Following the director’s death in 2019, his mother Sheila Ward was appointed to administer of her late son’s estate. The beneficiaries of the estate are Singleton’s 7 children — Justice, Selenesol, Hadar, Massai, Cleopatra, Isis, and Seven.
In July, Ward said she had handled all outstanding matters and submitted her final report to the court. She revealed the estate was worth an estimated $6.8 million and the money would be split between Singleton’s children.
A couple of weeks later, Singleton’s daughter Cleopatra and her mother Vestria Barlow opposed the final report.
Barlow filed a $15 million federal lawsuit against Ward and various studios. She claimed to have worked with Singleton on projects since 1998.
She said she was owed 7-10% of all residuals owed to Singleton for Poetic Justice, Higher Learning, Woo, Rosewood, Shaft, Baby Boy, Hustle & Flow, Black Snake Moan, and many others. She said she even worked on his hit show Snowfall.
Cleopatra and her mother demanded the court allow additional time to investigate the matter. Recently, the $15 million lawsuit was dismissed by a federal judge for being brought in the wrong venue.
Now, at the recent hearing, the court presiding over the probate case granted Ward’s petition seeking approval of her final report.

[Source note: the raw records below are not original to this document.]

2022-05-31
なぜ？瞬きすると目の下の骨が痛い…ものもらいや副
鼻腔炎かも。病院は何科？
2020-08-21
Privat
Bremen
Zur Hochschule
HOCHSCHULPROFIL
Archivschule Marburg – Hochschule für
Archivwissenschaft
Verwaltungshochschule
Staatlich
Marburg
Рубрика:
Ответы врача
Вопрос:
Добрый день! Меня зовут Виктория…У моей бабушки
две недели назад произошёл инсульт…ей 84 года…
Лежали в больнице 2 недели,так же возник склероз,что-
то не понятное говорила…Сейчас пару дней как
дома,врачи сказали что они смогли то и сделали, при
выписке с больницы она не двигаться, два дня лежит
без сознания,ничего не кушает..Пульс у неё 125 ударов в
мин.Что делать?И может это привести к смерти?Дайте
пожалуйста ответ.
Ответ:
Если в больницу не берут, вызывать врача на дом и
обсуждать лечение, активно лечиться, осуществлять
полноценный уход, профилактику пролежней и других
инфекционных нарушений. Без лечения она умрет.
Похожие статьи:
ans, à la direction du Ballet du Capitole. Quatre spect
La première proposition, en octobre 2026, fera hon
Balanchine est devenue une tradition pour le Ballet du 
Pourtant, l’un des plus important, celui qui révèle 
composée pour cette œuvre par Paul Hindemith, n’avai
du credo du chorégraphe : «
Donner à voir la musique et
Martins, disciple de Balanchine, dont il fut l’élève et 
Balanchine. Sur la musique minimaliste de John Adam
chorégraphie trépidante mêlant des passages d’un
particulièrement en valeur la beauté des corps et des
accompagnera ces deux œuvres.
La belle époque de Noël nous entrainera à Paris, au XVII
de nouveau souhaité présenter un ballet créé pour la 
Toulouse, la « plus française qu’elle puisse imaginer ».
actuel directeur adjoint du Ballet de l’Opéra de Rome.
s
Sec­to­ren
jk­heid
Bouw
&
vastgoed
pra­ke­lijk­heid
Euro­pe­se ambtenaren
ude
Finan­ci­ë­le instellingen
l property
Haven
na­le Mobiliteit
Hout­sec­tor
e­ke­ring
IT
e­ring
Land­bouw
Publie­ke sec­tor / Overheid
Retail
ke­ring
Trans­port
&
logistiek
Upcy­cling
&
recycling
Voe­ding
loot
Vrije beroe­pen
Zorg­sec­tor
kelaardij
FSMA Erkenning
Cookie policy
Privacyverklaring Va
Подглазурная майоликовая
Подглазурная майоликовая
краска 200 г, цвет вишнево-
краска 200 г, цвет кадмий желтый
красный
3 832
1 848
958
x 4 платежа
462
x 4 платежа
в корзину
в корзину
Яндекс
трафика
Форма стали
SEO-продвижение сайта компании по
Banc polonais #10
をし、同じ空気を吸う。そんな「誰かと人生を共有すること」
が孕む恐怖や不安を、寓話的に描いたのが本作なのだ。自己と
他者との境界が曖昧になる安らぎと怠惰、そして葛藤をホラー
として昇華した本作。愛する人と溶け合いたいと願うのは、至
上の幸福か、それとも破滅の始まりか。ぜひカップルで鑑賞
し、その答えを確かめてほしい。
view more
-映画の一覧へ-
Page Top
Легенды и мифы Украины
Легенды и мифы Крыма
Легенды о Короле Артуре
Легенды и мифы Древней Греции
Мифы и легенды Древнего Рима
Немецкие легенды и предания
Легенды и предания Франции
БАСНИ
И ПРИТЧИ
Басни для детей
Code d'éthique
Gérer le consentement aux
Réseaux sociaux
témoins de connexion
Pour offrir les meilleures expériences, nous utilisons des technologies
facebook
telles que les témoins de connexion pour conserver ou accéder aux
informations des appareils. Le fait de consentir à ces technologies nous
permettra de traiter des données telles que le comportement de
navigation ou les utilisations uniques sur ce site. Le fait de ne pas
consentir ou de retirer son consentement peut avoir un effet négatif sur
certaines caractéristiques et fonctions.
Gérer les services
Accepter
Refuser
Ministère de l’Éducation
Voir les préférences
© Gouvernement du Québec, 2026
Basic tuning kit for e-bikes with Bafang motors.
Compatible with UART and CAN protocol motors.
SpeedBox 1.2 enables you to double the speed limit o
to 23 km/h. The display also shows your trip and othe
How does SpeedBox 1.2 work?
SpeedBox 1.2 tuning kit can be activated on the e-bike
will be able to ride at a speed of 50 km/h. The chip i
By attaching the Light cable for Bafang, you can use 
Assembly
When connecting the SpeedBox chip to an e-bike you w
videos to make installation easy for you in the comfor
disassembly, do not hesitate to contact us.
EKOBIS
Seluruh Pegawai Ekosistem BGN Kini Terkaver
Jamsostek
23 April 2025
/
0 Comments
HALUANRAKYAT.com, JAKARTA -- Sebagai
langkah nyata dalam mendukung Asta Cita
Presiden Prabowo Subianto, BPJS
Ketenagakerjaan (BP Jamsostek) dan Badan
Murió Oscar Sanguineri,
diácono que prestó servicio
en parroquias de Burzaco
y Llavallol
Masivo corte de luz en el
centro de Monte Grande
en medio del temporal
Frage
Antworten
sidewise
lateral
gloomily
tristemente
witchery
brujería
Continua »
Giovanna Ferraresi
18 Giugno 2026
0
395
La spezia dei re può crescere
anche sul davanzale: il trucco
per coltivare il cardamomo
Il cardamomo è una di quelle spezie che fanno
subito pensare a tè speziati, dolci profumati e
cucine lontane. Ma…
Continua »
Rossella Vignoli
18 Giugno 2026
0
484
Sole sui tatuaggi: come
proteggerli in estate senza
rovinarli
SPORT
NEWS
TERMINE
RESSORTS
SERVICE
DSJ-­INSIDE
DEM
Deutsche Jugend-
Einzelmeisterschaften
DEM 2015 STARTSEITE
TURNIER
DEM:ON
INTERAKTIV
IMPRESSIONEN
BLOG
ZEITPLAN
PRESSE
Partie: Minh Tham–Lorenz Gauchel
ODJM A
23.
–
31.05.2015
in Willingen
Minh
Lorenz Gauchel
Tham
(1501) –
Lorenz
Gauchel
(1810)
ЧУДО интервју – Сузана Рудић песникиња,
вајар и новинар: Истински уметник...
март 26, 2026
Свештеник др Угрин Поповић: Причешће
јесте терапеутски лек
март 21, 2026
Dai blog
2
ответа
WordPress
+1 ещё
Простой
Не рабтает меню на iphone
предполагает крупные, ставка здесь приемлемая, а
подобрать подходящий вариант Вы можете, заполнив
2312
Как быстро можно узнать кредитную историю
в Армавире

The court said Ward has permission to distribute the estate to the beneficiaries — meaning the children will be receiving around $1 million each. They will continue to receive money over time as the estate collects residuals from Singleton’s work.
The judge said the objections to the report were “untimely filed.”
As we previously reported, in her petition, Ward revealed Singleton’s assets included boxes of comic books, a massive movie memorabilia collection, a Los Angeles home, a 1999 Lexus, a 2003 Mercedes Benz, and a 2012 sailboat.